Tuesday, 7 October 2014

Structural and cyclical deficits

Institute for Fiscal Studies director Paul Johnson has posted an Independent View on LibDem Voice which lays out the problems facing the UK government attempting to reduce the budget deficit, the resulting debt and the debt historically accumulated. Two graphs in the article usefully separate out the components.

Mr Johnson writes that the deficit "is still hovering around £100 billion this year" and that "The Office of Budget Responsibility estimates that around £70 billion of that deficit is structural" leaving around £30 billion cyclical deficit, that is, £30 billion which should disappear in the good times. What worries me is that we are now entering the good times, judging by the GDP figures, and that tax returns are below budget estimates. It is unlikely that the poor weather in August was a major factor in this, nor that a drier than usual September is going to improve the I&E account by much. This is the wrong time to raise the start level for the 40% income tax rate, still worse to reduce that rate. If higher incomes really are drifting up, then the exchequer should take its fair share. This is the time, in George Osborne's memorable phrase, to start fixing the roof.

But there is still a mystery surrounding the missing tax income. Part of the story may be filled by several tax loopholes, which Private Eye has been banging on about for years.

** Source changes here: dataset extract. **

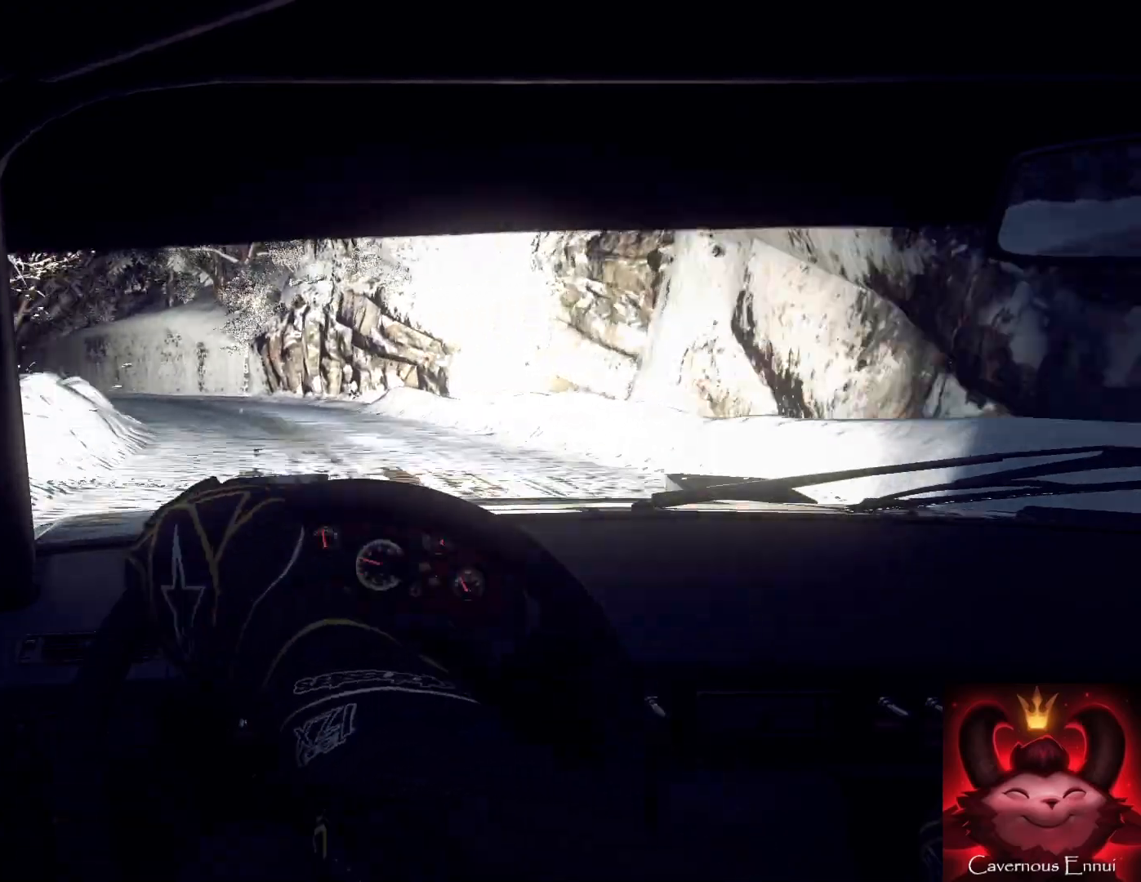
{"buttons": [], "left_stick": "right", "right_stick": "up", "events": [[133, "L2", "up"], [133, "left_stick", "center"], [367, "left_stick", "right"], [400, "right_stick", "up"]]}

One loophole was identified by Gordon Brown when shadow chancellor during the last Conservative administration, but not closed by him during thirteen years of a Labour government, that is, "non-domiciled" status. Another, a favourite of hedge funds, is an "investment management" exemption which allows funds registered offshore - say, in the Cayman Islands - to be run from London without being taxed in England.

A third was actually created by Labour: the limited liability partnership.

It is unsurprising that a Conservative-dominated administration has moved to correct these sins of omission and commission, helpful as they are to City spivs, only round the edges. Nor can we expect the neo-Thatcherite UKIP to do this, but surely these are two of the loopholes whose closing would contribute to the restoration of social security which will feature in the LibDem manifesto for 2015.